Work instruction >>
Go through the entries below line by line and count those containing "para"; the answer is that count alone.

Stored data entries >>
>>>>
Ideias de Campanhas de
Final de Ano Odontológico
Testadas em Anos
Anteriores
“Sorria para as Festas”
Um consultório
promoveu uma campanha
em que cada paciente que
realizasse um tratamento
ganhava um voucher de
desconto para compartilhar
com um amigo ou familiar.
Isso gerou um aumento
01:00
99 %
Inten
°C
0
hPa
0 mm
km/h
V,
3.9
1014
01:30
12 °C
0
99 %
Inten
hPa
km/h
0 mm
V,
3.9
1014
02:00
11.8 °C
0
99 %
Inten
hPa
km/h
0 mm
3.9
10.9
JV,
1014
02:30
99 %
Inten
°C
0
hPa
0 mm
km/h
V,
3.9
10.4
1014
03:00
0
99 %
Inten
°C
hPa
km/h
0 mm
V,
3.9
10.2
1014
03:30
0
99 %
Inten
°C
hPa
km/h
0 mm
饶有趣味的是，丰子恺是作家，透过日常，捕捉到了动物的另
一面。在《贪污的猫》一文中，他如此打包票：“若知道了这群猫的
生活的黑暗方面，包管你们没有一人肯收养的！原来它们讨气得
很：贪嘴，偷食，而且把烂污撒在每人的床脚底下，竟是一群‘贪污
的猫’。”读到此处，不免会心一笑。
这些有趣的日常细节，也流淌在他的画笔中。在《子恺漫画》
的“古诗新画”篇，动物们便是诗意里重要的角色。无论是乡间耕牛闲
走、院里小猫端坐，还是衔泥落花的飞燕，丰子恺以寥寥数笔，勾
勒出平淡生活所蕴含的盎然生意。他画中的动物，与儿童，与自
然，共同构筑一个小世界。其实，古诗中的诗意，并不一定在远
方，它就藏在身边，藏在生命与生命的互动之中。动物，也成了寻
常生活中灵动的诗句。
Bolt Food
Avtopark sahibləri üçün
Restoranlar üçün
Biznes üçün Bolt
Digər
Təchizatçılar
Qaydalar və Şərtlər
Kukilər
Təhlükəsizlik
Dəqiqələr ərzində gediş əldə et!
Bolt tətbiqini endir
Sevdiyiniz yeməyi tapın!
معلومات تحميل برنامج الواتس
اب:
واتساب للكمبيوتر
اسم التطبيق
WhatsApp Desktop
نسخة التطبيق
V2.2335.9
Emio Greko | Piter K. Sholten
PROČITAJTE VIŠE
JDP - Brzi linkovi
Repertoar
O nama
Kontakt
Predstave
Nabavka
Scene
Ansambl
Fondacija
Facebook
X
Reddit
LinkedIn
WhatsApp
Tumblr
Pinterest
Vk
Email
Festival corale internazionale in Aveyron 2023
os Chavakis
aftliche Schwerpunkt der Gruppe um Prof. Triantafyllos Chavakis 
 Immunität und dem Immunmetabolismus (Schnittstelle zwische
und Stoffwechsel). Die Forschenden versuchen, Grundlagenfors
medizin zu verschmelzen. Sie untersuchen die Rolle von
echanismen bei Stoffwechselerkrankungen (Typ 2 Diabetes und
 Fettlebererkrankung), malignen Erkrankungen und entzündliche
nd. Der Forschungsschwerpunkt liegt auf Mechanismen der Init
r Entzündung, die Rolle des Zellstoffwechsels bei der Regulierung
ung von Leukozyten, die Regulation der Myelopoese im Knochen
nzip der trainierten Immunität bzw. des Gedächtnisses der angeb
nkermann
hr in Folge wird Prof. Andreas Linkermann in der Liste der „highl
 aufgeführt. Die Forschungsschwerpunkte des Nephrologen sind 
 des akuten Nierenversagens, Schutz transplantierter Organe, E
<<<<
Solution to this problem >>
2